§ **Task item**: Write out the entries exactly, pictures excluded.
*** Records provided Section Begins ***
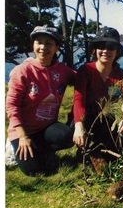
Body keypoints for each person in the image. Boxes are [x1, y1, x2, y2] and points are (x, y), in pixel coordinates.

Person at [5, 25, 76, 176]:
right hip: (22, 131)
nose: (43, 47)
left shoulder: (61, 70)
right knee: (33, 171)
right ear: (33, 45)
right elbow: (12, 105)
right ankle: (13, 146)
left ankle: (44, 150)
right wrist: (23, 137)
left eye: (49, 43)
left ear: (57, 47)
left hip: (46, 128)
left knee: (68, 136)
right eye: (39, 42)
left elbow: (83, 79)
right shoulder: (22, 71)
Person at [72, 26, 123, 166]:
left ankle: (99, 151)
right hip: (87, 119)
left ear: (117, 51)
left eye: (111, 46)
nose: (106, 51)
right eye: (101, 46)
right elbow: (78, 100)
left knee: (118, 150)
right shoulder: (86, 71)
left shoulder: (120, 75)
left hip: (108, 120)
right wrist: (79, 125)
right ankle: (86, 150)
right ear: (94, 50)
*** Records provided Section Ends ***
§ **Output for this exercise**:
Body keypoints for each person in the image. Boxes are [x1, y1, x2, y2] and points are (x, y), in pixel coordinates.

Person at [5, 25, 76, 176]:
right hip: (22, 131)
nose: (43, 47)
left shoulder: (61, 70)
right knee: (33, 171)
right ear: (33, 45)
right elbow: (12, 105)
right ankle: (13, 146)
left ankle: (44, 150)
right wrist: (23, 137)
left eye: (49, 43)
left ear: (57, 47)
left hip: (46, 128)
left knee: (68, 136)
right eye: (39, 42)
left elbow: (83, 79)
right shoulder: (22, 71)
Person at [72, 26, 123, 166]:
left ankle: (99, 151)
right hip: (87, 119)
left ear: (117, 51)
left eye: (111, 46)
nose: (106, 51)
right eye: (101, 46)
right elbow: (78, 100)
left knee: (118, 150)
right shoulder: (86, 71)
left shoulder: (120, 75)
left hip: (108, 120)
right wrist: (79, 125)
right ankle: (86, 150)
right ear: (94, 50)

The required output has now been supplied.